The most vivid example of marketing run amok may have been a Comedy Central campaign that included a crime-cene-like chalk image of a body drawn on the hotel room floor. Unfortunately, not every room that year was taken by a convention-goer, and some Japanese businessmen got the surprise of their lives.
Western Show patrons worked hard and played hard. Socialization was always a strong point, and a major draw. Ask cable industry leaders what they enjoyed most about their trip to the Western Show, and one hears a familiar refrain:
“It provided a great opportunity to network with friends and colleagues in the industry,” said Robert Sachs, NCTA president and CEO.
Privately, many experienced Western Show troopers acknowledge that this show had the best parties over the years. This was where Willie Nelson and Leon Russell once appeared together. Performers such as the Pointer Sisters and Huey Lewis and the News played Western Show gigs. It was where E! Entertainment Network threw outgoing CEO Jarl Mohn (then known as Lee Masters) a huge going-away bash, and where Playboy once provided models scantily clad in lingerie and furs.
“MTV Networks, when I was there, used to do a big press dinner at the show every year at a restaurant called The White House,” recalled Rich Cronin, now president and CEO of Game Show Network. “It was a break in the deal-making, and just a very fun gathering for 50 or 60 people.”
A Cable Geek’s Haven
The Western Show became cable’s de facto spawning ground for new technology. In 1973 cable pioneer Bill Bresnan, then president of TelePrompTer Cable, set up an earth station outside the convention center-a “portable” eight-meter dish atop a tractor trailer-and piped in a live speech from Washington by Speaker of the House Carl Albert.
“We called that the first U.S. domestic satellite transmission,” said Mr. Bresnan, still active in the business as chairman and CEO of Bresnan Communications.
In 1993, the Western Show unveiled CableNet, a technology exhibition for the newest equipment and fanciest protot
ypes.
“So many rollouts of new technology tended to occur at the Western Show, and a lot of the emerging technologies were first seen there,” said Richard Green, president and CEO of CableLabs, the industry’s technology consortium.
It was the Western Show that demonstrated the first digital cable, first cable modems and first digital set-tops, Mr. Green added.
For all its advantages, the Western Show could not overcome the industry consolidation that drained it of decision makers. Fully distributed networks no longer needed to wine and dine the diminishing number of cable operators. Services looking for carriage could, in later years, make a few trips to top MSOs and do business face to face.

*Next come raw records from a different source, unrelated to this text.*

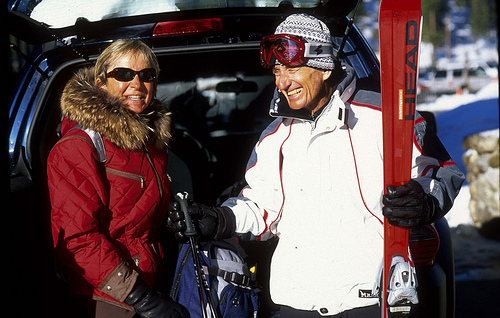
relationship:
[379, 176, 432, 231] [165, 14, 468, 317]
hand of man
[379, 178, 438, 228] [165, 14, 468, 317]
hand of man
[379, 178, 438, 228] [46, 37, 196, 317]
hand of person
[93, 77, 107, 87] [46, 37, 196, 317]
ear of person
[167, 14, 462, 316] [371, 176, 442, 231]
man wearing gloves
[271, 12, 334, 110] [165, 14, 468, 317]
head of man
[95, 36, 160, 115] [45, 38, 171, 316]
head of person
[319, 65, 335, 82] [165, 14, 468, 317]
ear of man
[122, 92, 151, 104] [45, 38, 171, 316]
smile of person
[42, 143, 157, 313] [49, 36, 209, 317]
arm of person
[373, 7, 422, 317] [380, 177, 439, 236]
skis in hand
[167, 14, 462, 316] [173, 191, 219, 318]
man holding ski pole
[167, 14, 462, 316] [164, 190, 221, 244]
man wearing glove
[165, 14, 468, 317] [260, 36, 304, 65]
man wearing goggles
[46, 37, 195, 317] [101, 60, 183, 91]
person wearing sunglasses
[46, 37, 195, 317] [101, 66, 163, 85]
person wearing sun glasses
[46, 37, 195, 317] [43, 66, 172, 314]
person wearing winter jacket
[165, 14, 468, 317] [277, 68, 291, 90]
man has nose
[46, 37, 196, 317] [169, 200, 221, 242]
person has hand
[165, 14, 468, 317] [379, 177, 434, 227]
man has hand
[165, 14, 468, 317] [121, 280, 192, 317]
man has hand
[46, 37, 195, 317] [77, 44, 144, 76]
person has hair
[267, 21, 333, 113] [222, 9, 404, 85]
head has knit hat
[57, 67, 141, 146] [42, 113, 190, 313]
brown fur on jacket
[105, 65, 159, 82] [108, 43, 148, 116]
sunglasses are on face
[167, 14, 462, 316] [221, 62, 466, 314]
man wearing jacket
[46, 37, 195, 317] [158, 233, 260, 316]
person holding blue backpack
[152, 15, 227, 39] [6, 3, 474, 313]
break light at top of car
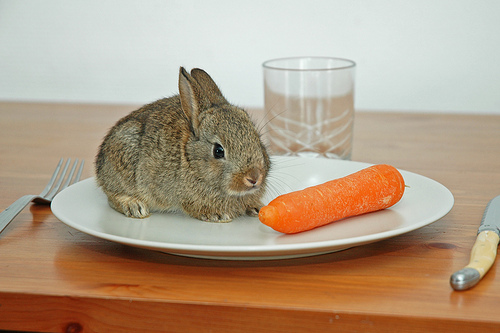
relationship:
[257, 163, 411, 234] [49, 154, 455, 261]
carrot on plate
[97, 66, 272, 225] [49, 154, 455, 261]
bunny on plate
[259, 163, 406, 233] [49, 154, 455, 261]
carrot on plate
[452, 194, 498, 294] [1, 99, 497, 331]
knife on table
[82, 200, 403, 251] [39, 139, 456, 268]
shadow on plate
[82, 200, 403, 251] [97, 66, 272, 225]
shadow from bunny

The collapse of California’s technology industry in 2000 did not help, nor did the terrorist attacks of Sept. 11, 2001. In 2000 the show drew 33,000 attendees, more than did the National Show. The following year, longtime exhibitors A&E, Comedy Central, Discovery, MTV Networks and TBS said they would no longer attend. Attendance plummeted by 50 percent, then fell below 10,000 last year.
“It was not inexpensive to mount the kind of booths that they had, and as they achieved saturation, it didn’t make sense to spend that kind of money on a huge display,” Ms. Hirschfield said.

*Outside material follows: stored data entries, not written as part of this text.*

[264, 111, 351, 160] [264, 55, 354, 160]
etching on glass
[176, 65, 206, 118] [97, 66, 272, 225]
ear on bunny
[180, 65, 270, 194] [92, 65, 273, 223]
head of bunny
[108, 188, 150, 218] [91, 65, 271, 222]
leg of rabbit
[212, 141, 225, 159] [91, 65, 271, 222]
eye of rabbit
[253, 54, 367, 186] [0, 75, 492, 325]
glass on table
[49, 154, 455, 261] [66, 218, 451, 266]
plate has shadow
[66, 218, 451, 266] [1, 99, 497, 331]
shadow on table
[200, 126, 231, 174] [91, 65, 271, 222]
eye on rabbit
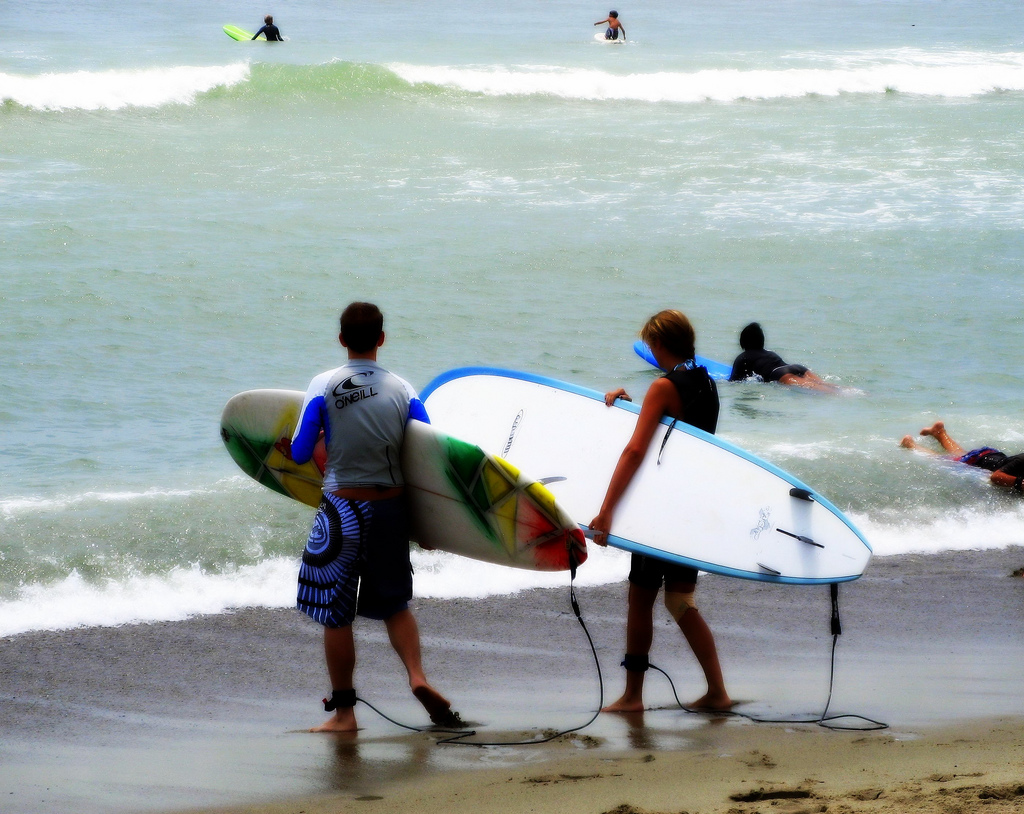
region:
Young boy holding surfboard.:
[218, 299, 591, 742]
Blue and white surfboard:
[403, 364, 878, 587]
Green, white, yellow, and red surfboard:
[220, 387, 588, 571]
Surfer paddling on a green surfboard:
[221, 13, 286, 51]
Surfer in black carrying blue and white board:
[413, 305, 873, 721]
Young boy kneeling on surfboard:
[590, 8, 628, 48]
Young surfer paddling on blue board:
[634, 320, 898, 412]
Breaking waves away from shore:
[2, 58, 1023, 115]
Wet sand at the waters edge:
[0, 536, 1021, 770]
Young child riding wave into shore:
[887, 418, 1023, 489]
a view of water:
[391, 111, 502, 207]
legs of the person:
[259, 617, 457, 725]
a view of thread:
[525, 679, 618, 796]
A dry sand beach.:
[349, 719, 1020, 811]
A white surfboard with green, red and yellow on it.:
[216, 387, 589, 569]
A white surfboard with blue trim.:
[409, 365, 875, 584]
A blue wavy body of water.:
[3, 1, 1022, 638]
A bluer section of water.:
[3, 2, 1021, 69]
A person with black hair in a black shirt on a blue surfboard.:
[731, 318, 840, 391]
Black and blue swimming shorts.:
[292, 487, 416, 625]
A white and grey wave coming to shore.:
[0, 424, 1015, 631]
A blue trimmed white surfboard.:
[418, 364, 871, 583]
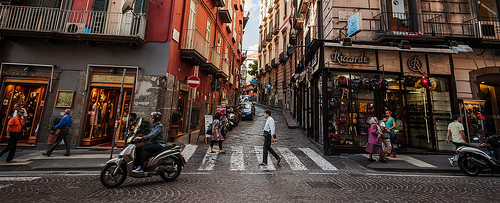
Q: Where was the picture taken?
A: In a city.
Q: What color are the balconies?
A: White and black.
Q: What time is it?
A: Daytime.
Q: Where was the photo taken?
A: Street.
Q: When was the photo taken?
A: Daytime.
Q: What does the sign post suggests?
A: No entry.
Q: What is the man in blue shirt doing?
A: Walking.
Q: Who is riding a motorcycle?
A: A man.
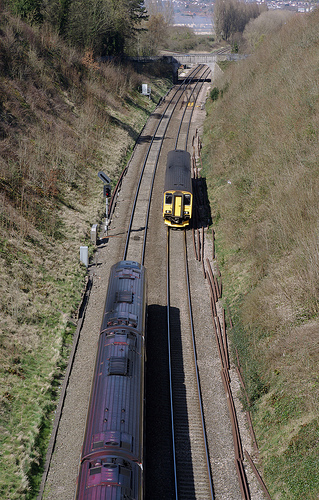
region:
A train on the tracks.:
[151, 132, 201, 233]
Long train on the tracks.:
[79, 256, 147, 497]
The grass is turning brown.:
[244, 78, 295, 205]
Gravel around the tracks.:
[154, 423, 231, 494]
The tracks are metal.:
[171, 395, 214, 498]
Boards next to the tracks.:
[198, 240, 255, 438]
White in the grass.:
[16, 432, 38, 489]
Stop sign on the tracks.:
[97, 168, 119, 211]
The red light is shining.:
[100, 187, 115, 204]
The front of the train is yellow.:
[160, 187, 195, 232]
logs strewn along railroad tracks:
[201, 229, 270, 494]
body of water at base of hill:
[155, 7, 242, 39]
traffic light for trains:
[100, 174, 112, 233]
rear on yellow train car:
[157, 190, 195, 232]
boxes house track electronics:
[76, 219, 106, 271]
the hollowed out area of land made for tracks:
[7, 15, 297, 170]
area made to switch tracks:
[170, 64, 204, 120]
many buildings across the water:
[172, 0, 317, 18]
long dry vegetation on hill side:
[7, 8, 130, 288]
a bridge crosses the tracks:
[130, 40, 244, 99]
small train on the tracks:
[157, 144, 200, 236]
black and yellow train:
[157, 144, 200, 235]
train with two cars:
[153, 138, 209, 242]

In August 2003 CCTA announced that this year’s show would be the last. CableNet will live on, moving to the National Show starting in 2004.
“The industry will adjust,” Mr. Bresnan said. “This show has had an incredible run, and it changed and evolved with the industry. But now, our needs are different.”
Mr. Kaitz, whose contract with CCTA runs through the end of 2004, has asked his board to eliminate his position to save money. Although he admits to certain sadness that the Western Show will fade into the sunset, he refuses to be maudlin.
“I don’t want this [final] show to be retrospective,” he said. “This is an industry always moving toward a greater future.”